====== Records for the task

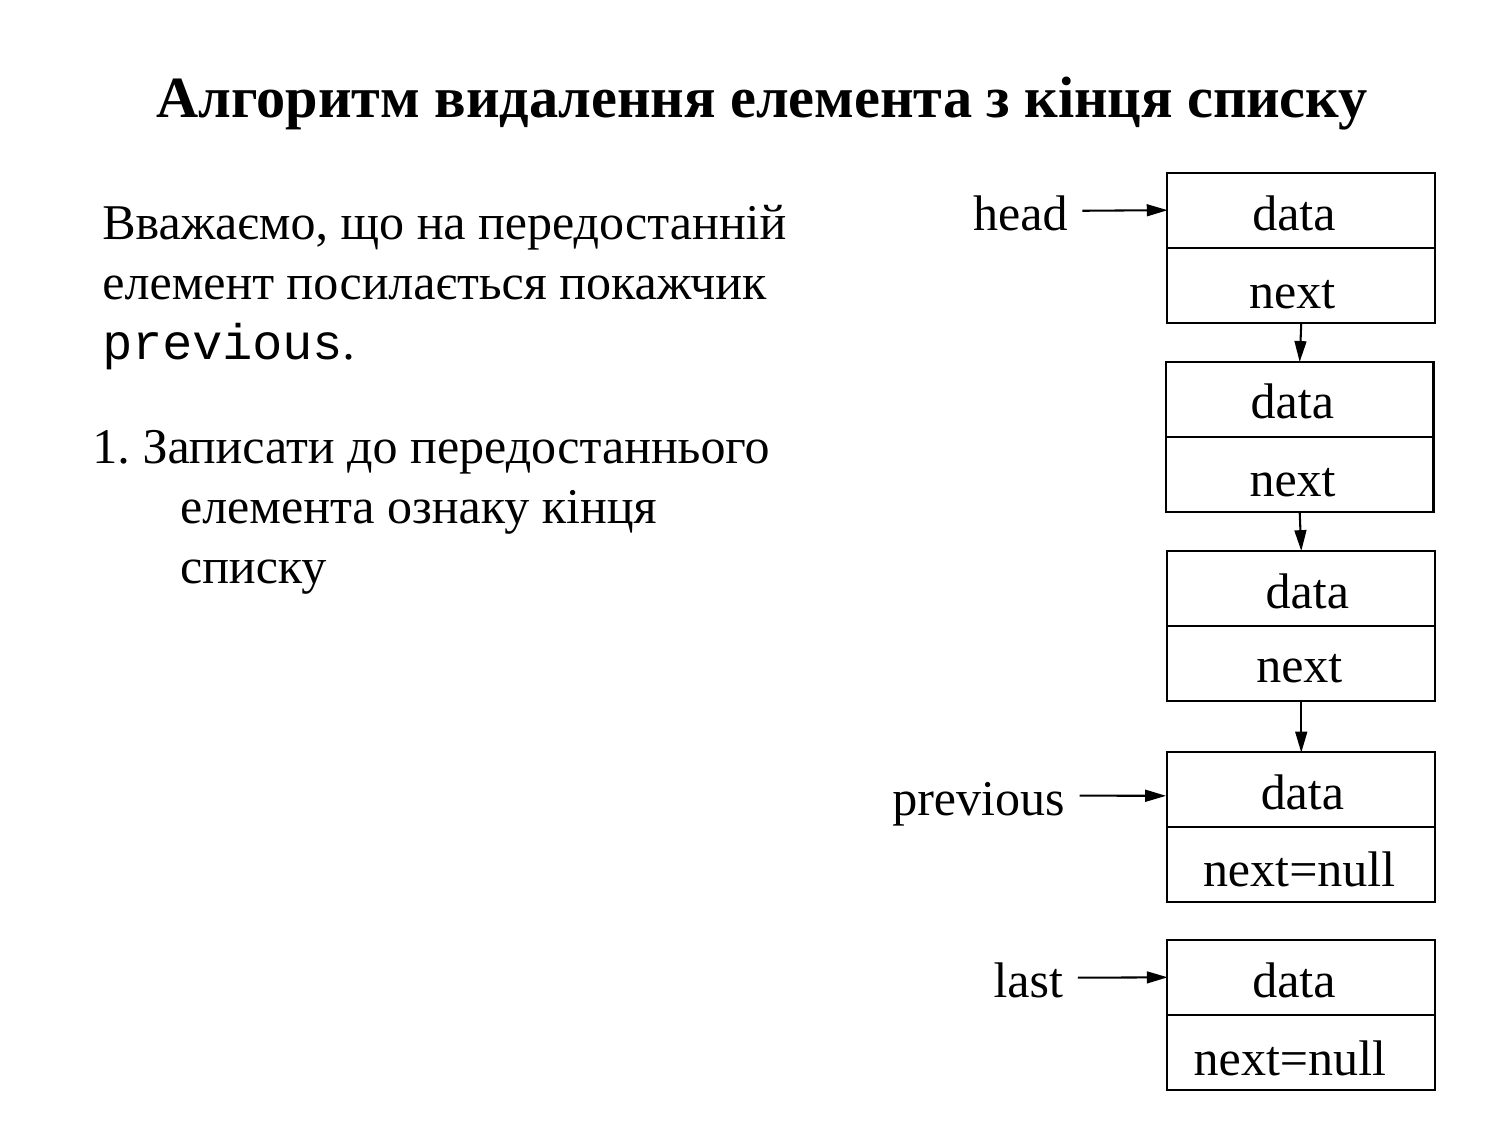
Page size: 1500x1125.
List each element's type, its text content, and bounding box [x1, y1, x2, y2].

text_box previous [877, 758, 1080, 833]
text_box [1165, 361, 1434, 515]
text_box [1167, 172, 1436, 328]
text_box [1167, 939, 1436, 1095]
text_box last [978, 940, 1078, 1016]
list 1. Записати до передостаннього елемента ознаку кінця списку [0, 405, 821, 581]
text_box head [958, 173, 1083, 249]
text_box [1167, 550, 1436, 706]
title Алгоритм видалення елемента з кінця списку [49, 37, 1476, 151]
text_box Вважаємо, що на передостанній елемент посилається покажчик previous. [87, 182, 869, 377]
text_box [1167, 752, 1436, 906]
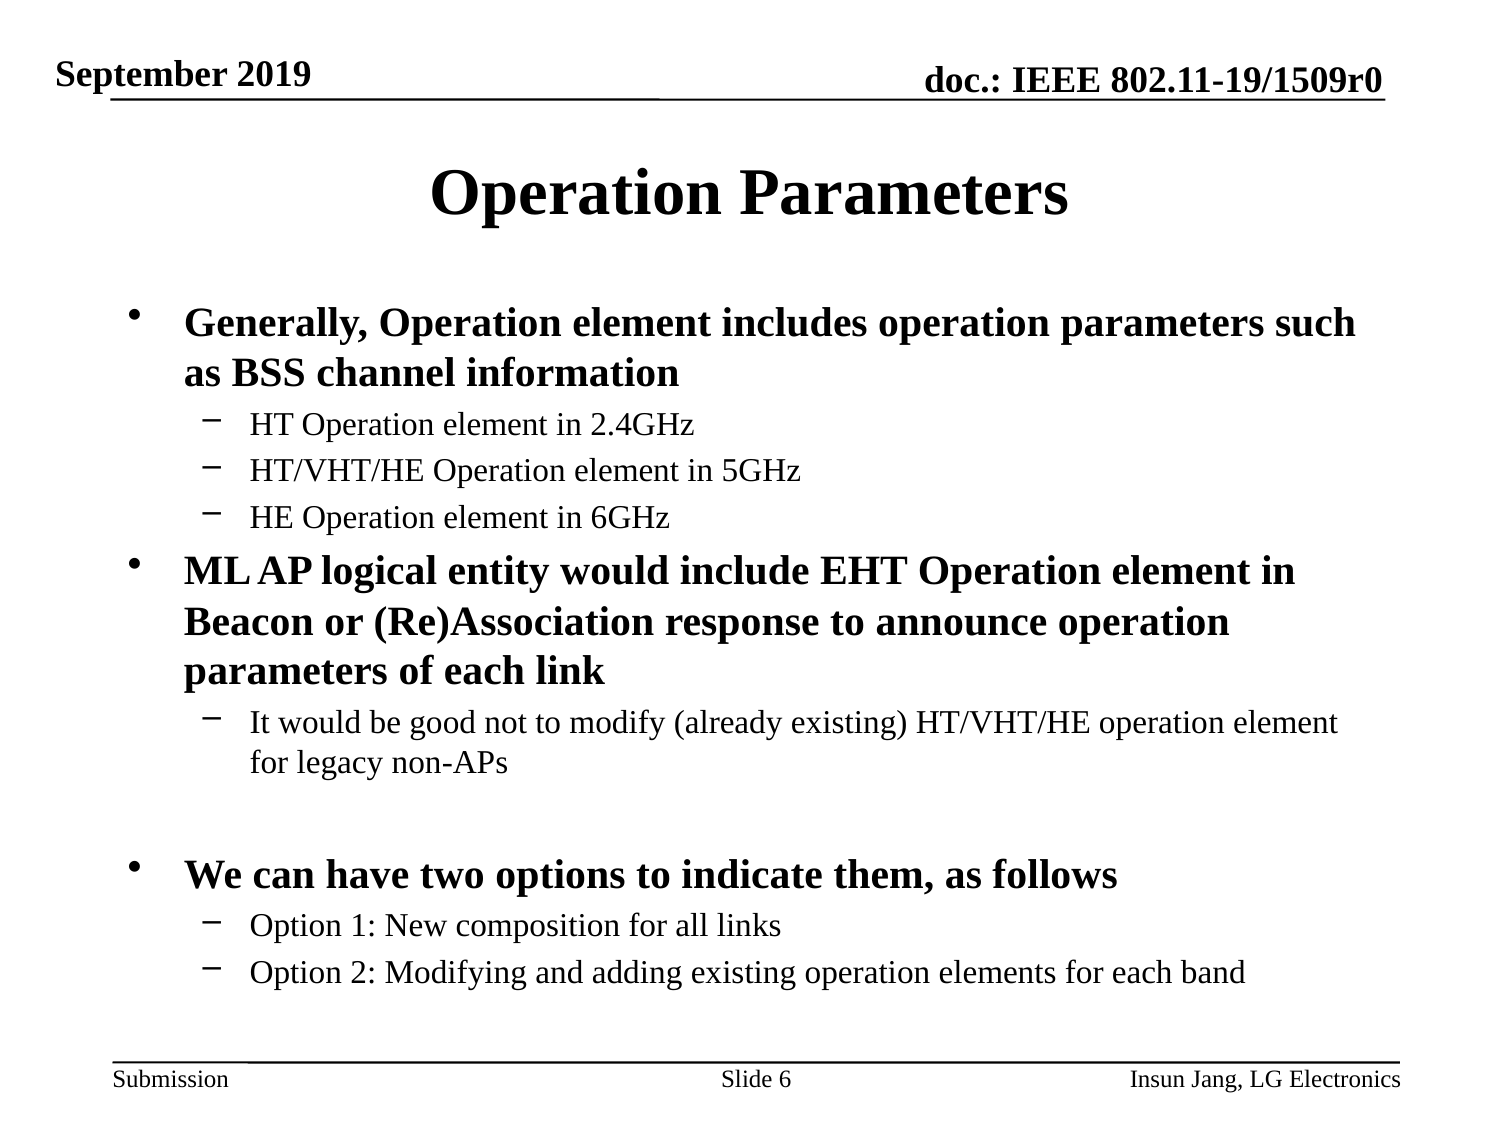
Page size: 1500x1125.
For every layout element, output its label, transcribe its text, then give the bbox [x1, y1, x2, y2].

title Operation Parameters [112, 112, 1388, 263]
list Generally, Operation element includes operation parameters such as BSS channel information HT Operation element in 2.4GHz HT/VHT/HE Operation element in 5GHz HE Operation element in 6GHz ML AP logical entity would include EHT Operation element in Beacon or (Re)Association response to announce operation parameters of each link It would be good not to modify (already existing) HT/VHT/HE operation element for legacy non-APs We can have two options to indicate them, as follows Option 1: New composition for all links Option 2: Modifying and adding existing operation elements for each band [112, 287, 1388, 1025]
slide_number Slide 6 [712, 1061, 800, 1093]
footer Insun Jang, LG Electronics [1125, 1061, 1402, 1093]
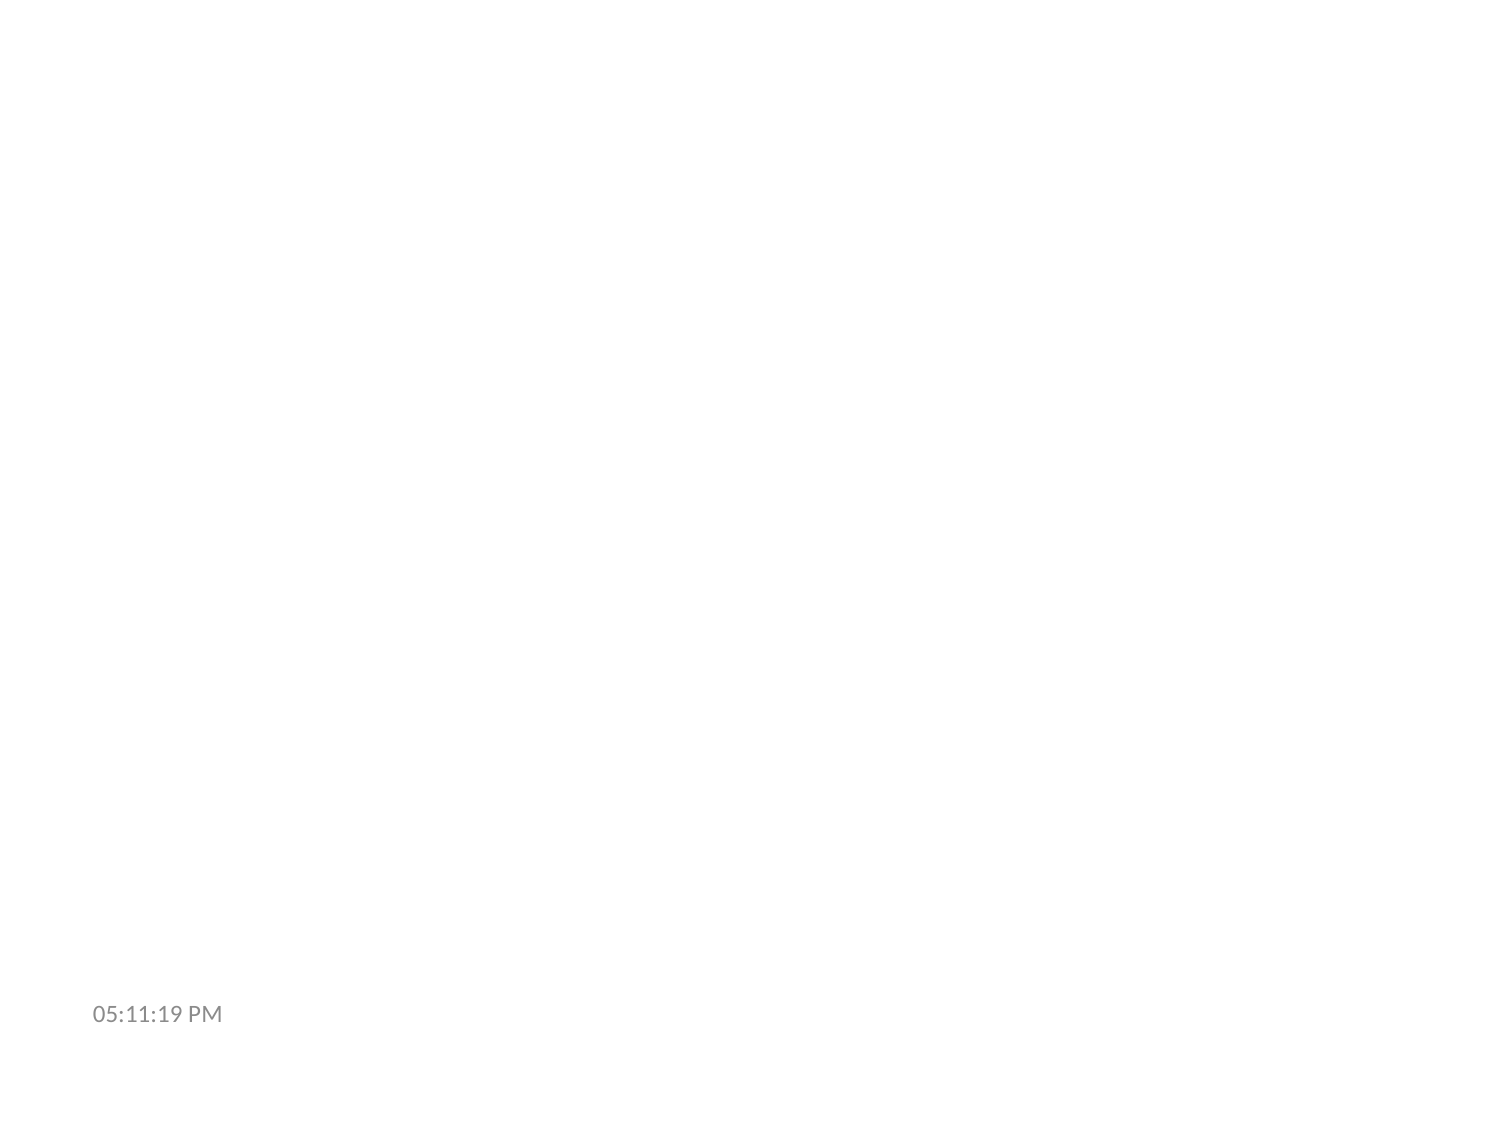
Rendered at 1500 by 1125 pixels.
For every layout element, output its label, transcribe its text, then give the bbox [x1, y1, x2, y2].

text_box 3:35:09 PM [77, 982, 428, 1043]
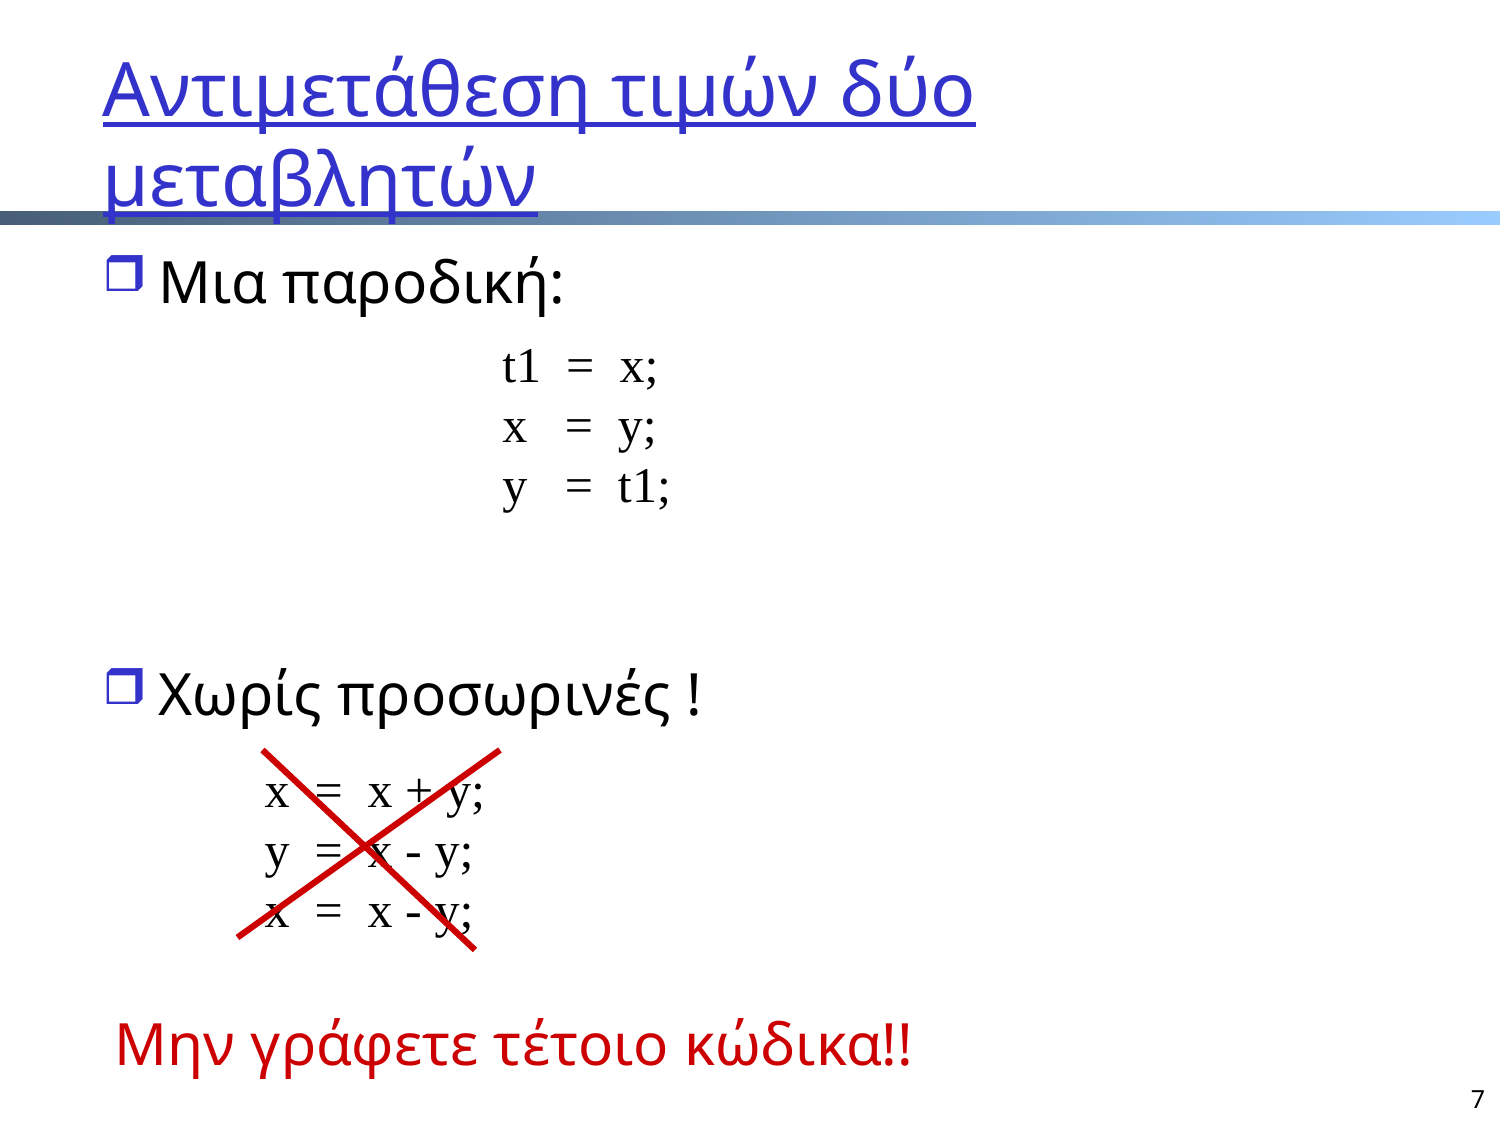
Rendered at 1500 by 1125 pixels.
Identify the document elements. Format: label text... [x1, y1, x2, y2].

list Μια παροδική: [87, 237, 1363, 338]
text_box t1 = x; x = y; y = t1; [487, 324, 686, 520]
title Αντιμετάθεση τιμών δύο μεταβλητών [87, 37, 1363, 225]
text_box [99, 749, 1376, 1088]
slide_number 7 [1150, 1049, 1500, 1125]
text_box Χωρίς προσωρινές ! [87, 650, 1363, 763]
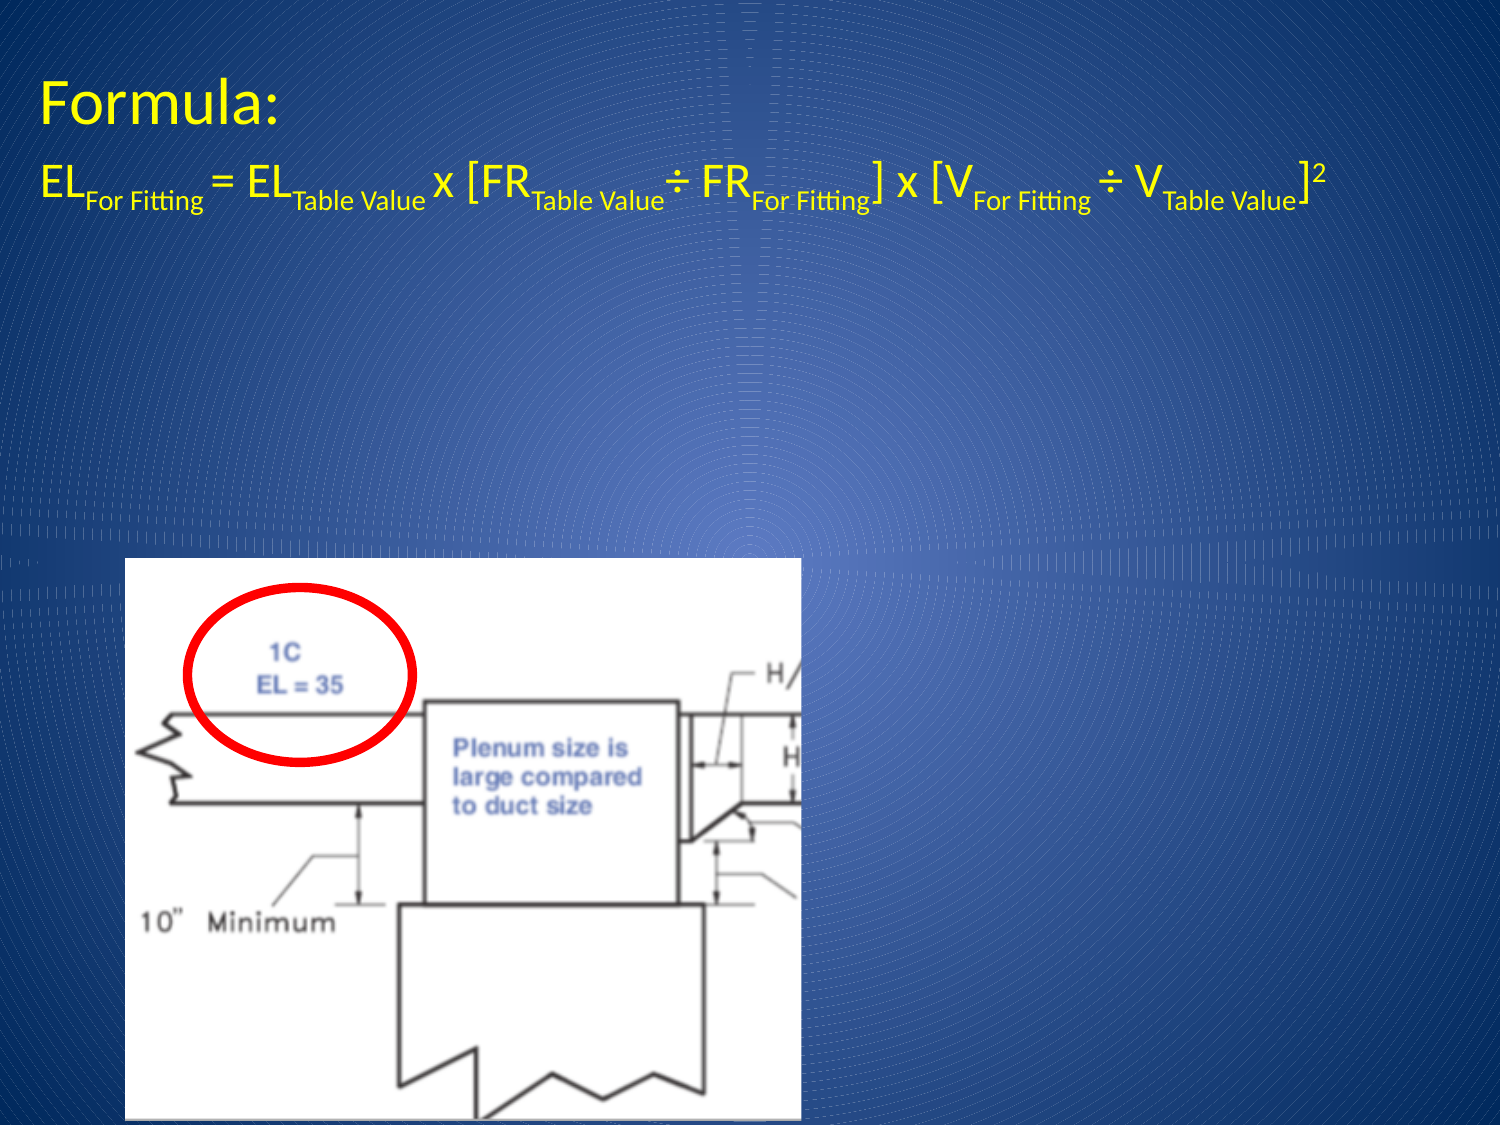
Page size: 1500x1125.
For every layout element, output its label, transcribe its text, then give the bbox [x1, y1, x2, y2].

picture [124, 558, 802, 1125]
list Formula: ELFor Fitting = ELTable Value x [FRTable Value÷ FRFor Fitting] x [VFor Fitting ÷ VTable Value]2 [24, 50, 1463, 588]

============

Leave nothing out but the pictures when transcribing the records.

Page size: 1500x1125.
List each element's type, its text content, and bounding box [x1, y1, x2, y2].

text_box previous [877, 758, 1080, 833]
text_box [1165, 361, 1434, 515]
text_box [1167, 172, 1436, 328]
text_box [1167, 939, 1436, 1095]
text_box last [978, 940, 1078, 1016]
list 1. Записати до передостаннього елемента ознаку кінця списку [0, 405, 821, 581]
text_box head [958, 173, 1083, 249]
text_box [1167, 550, 1436, 706]
title Алгоритм видалення елемента з кінця списку [49, 37, 1476, 151]
text_box Вважаємо, що на передостанній елемент посилається покажчик previous. [87, 182, 869, 377]
text_box [1167, 752, 1436, 906]
Page size: 1500x1125.
For every layout element, output its label, transcribe its text, then give the bbox [x1, y1, x2, y2].

title Operation Parameters [112, 112, 1388, 263]
list Generally, Operation element includes operation parameters such as BSS channel information HT Operation element in 2.4GHz HT/VHT/HE Operation element in 5GHz HE Operation element in 6GHz ML AP logical entity would include EHT Operation element in Beacon or (Re)Association response to announce operation parameters of each link It would be good not to modify (already existing) HT/VHT/HE operation element for legacy non-APs We can have two options to indicate them, as follows Option 1: New composition for all links Option 2: Modifying and adding existing operation elements for each band [112, 287, 1388, 1025]
slide_number Slide 6 [712, 1061, 800, 1093]
footer Insun Jang, LG Electronics [1125, 1061, 1402, 1093]
Rendered at 1500 by 1125 pixels.
For every layout element, output its label, transcribe its text, then give the bbox [x1, y1, x2, y2].

text_box 3:35:09 PM [77, 982, 428, 1043]
Rendered at 1500 by 1125 pixels.
Identify the document elements. Format: label text... [x1, y1, x2, y2].

list Μια παροδική: [87, 237, 1363, 338]
text_box t1 = x; x = y; y = t1; [487, 324, 686, 520]
title Αντιμετάθεση τιμών δύο μεταβλητών [87, 37, 1363, 225]
text_box [99, 749, 1376, 1088]
slide_number 7 [1150, 1049, 1500, 1125]
text_box Χωρίς προσωρινές ! [87, 650, 1363, 763]
Page size: 1500x1125.
For every layout element, output its label, transcribe its text, then give the bbox [x1, y1, x2, y2].

picture [124, 558, 802, 1125]
list Formula: ELFor Fitting = ELTable Value x [FRTable Value÷ FRFor Fitting] x [VFor Fitting ÷ VTable Value]2 [24, 50, 1463, 588]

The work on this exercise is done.